-- Brief --
From the records below, count the lines containing the word "casing" and give only that number.

-- Data records --

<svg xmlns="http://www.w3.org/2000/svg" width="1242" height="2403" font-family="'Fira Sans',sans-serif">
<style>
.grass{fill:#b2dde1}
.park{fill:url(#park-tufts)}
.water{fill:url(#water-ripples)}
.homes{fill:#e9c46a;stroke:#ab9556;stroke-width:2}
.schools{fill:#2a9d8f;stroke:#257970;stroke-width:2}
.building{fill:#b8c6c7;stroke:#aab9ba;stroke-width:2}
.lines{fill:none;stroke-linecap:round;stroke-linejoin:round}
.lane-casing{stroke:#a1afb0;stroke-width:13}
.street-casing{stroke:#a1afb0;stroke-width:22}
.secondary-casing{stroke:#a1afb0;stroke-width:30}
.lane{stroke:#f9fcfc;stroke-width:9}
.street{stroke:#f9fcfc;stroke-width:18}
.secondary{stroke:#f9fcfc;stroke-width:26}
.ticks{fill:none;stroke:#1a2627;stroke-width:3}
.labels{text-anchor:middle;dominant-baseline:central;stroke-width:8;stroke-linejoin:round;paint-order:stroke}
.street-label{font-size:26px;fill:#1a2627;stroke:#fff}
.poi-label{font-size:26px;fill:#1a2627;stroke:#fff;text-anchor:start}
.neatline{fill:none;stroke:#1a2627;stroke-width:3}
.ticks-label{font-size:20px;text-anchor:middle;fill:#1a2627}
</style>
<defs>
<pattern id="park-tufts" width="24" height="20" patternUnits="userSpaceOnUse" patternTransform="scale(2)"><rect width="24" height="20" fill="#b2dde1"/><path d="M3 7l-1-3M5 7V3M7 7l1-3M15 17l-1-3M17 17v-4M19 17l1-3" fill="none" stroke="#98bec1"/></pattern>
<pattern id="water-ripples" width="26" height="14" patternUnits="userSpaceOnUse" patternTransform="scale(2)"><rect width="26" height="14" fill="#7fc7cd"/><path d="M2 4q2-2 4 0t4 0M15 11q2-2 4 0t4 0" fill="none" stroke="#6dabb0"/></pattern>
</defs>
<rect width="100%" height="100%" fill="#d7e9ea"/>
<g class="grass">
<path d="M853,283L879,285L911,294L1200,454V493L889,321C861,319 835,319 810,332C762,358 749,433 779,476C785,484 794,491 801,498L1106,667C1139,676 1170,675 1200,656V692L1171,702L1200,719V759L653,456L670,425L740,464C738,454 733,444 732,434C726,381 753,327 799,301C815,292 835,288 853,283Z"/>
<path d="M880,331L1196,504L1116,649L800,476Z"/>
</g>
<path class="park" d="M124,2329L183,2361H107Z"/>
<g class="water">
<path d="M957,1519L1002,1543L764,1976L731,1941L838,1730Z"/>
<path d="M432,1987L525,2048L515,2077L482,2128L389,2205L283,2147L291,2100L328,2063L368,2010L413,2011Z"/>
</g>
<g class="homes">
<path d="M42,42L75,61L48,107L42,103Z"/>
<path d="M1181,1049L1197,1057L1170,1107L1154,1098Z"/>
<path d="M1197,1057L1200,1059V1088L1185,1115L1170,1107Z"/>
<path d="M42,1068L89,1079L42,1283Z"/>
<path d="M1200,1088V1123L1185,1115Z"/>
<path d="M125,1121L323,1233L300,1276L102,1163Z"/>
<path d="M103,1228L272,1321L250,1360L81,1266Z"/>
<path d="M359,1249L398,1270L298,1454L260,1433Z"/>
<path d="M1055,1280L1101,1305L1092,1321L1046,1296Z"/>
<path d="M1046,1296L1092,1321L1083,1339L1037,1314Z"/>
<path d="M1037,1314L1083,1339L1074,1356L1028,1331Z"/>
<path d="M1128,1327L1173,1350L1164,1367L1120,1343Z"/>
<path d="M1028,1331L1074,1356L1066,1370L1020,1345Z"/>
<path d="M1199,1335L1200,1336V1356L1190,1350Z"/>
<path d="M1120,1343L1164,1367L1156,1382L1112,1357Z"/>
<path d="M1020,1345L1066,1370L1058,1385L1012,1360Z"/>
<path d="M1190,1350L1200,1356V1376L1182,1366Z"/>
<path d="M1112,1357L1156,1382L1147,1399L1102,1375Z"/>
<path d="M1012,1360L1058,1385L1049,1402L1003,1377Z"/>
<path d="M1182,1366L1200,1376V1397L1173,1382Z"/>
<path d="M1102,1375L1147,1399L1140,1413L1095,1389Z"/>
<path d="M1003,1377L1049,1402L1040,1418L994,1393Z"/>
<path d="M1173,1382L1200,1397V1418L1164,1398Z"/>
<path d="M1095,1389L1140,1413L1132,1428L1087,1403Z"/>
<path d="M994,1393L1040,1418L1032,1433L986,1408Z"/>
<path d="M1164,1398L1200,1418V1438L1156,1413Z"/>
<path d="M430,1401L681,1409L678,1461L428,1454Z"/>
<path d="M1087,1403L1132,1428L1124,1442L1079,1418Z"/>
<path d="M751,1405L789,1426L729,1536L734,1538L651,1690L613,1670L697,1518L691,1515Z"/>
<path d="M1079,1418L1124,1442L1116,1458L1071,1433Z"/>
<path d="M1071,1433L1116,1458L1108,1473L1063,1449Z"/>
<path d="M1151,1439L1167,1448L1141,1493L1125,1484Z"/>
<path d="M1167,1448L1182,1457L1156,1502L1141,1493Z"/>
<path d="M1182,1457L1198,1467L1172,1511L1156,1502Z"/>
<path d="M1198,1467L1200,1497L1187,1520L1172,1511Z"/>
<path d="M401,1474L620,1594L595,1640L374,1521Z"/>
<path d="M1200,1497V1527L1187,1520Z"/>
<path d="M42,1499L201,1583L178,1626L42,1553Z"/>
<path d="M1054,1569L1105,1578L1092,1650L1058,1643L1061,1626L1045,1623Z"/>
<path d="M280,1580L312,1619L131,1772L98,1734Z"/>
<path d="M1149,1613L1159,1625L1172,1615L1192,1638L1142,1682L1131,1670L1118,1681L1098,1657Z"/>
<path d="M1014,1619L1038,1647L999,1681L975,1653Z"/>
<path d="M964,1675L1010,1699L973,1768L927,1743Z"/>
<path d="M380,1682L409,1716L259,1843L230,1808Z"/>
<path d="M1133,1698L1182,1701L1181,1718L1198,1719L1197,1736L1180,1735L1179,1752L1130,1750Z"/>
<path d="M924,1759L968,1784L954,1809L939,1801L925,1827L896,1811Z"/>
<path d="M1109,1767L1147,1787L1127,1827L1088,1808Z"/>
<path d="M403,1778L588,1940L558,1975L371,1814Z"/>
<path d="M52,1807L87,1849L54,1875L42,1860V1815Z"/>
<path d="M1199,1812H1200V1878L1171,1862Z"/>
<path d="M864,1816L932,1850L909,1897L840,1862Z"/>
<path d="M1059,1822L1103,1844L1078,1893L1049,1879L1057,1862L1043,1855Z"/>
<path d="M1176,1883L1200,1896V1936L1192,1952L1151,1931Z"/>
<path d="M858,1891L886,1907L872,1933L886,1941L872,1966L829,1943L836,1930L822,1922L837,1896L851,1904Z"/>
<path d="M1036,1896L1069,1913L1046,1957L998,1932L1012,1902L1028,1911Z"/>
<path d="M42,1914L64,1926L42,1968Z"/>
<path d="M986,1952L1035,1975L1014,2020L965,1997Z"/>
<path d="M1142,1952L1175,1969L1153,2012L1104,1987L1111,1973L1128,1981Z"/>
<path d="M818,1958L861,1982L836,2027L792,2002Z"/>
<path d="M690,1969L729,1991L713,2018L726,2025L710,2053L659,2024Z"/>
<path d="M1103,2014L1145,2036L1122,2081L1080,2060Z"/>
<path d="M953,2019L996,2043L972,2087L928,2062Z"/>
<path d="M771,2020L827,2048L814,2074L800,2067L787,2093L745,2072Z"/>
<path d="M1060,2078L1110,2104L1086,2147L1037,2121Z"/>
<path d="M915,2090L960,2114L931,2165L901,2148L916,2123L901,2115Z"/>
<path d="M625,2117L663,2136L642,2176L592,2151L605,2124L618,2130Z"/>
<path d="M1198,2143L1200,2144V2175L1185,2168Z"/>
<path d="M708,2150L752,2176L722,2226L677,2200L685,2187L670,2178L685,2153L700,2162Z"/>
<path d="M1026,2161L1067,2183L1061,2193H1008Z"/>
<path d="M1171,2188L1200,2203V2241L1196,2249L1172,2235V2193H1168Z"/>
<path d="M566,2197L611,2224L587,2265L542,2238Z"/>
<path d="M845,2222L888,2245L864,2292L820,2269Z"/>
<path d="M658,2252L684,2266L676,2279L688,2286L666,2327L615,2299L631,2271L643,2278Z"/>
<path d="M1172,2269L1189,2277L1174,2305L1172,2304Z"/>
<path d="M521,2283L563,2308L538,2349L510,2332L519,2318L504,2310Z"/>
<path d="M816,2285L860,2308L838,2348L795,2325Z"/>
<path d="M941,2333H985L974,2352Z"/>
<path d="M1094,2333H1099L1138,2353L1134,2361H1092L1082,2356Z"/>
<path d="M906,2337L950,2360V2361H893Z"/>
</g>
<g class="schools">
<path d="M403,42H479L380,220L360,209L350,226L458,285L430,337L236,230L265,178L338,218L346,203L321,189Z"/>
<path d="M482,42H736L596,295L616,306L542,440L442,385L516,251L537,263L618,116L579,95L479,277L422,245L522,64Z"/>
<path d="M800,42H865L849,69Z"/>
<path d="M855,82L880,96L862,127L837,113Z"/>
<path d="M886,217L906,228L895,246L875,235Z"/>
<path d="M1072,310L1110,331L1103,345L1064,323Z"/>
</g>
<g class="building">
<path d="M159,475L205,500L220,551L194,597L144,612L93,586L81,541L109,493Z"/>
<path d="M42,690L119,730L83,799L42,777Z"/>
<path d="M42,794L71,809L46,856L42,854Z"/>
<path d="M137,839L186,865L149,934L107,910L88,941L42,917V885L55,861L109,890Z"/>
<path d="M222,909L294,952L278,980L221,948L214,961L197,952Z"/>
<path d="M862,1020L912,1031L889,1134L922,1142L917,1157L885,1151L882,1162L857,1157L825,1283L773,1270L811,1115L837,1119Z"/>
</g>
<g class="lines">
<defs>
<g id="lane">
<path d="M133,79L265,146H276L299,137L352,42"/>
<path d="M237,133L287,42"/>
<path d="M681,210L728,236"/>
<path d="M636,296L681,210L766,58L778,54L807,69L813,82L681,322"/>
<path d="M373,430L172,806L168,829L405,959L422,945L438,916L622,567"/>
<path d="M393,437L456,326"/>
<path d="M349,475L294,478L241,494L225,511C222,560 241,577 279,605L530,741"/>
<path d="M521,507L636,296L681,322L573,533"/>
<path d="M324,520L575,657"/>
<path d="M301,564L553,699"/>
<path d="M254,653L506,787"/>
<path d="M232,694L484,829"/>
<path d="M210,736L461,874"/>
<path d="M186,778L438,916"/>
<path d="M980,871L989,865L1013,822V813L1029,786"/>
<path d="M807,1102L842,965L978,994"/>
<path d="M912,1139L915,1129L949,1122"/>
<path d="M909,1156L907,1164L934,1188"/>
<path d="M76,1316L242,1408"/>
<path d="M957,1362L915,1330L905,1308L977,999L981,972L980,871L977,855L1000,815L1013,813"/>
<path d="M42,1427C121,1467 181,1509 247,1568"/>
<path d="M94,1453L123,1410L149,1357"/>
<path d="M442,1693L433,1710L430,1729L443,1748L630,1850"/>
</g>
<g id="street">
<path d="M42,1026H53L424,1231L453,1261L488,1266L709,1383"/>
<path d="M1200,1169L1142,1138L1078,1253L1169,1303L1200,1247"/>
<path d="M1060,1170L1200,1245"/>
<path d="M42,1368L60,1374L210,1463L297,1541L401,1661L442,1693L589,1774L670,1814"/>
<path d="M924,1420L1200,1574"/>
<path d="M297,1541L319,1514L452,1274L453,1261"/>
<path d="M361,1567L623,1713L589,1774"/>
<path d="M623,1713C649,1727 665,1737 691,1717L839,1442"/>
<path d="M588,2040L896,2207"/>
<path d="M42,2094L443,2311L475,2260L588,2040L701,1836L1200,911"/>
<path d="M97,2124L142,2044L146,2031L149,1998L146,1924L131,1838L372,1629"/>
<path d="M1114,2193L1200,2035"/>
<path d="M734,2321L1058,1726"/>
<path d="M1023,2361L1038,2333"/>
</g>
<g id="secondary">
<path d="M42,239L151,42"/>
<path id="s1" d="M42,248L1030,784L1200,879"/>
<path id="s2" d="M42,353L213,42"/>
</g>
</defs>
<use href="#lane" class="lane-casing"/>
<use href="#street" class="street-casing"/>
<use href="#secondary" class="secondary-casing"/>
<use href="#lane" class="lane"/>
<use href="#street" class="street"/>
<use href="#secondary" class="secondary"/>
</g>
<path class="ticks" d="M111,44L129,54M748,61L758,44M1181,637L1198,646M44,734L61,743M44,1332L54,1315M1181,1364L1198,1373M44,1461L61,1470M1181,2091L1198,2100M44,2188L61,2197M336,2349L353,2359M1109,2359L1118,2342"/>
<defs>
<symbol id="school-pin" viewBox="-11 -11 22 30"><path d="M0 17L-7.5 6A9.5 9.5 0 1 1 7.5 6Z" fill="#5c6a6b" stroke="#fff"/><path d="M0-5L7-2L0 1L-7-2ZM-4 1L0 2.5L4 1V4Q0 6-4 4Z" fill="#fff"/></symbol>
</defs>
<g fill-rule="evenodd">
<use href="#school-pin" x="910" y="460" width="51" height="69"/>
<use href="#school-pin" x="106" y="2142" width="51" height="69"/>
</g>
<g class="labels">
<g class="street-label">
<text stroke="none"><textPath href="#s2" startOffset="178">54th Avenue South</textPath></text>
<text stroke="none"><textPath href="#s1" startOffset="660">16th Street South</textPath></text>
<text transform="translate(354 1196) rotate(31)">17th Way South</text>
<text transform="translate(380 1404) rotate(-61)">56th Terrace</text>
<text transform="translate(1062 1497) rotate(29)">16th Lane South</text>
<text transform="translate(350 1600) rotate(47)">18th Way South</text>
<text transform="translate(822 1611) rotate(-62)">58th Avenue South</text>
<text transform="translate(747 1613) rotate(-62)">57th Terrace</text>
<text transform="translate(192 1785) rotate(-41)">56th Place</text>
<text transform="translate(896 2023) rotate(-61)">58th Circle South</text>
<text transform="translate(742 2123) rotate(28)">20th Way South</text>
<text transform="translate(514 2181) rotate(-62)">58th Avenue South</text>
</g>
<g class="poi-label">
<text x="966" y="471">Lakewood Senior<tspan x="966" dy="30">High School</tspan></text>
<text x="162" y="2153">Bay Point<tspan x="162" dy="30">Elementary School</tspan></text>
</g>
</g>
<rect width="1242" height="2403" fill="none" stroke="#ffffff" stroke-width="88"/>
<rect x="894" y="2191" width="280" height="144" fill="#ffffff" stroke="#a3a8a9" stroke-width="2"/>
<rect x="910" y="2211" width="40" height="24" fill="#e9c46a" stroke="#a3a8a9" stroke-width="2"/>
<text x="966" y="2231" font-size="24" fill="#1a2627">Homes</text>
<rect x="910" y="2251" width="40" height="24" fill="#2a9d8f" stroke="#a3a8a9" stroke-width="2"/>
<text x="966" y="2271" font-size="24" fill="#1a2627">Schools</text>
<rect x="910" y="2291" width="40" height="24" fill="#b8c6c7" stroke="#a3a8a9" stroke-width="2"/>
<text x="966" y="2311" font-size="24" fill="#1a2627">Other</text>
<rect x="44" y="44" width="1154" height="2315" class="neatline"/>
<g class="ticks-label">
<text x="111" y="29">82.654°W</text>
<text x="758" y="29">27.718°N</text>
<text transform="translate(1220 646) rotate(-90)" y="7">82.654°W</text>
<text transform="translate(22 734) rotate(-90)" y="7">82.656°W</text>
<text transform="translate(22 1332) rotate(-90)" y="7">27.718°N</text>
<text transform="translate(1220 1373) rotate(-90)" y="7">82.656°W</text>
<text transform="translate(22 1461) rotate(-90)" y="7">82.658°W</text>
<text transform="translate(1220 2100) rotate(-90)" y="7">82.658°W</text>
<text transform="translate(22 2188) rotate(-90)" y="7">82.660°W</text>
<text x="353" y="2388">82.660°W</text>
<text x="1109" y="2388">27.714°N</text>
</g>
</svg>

-- Problem solution --
6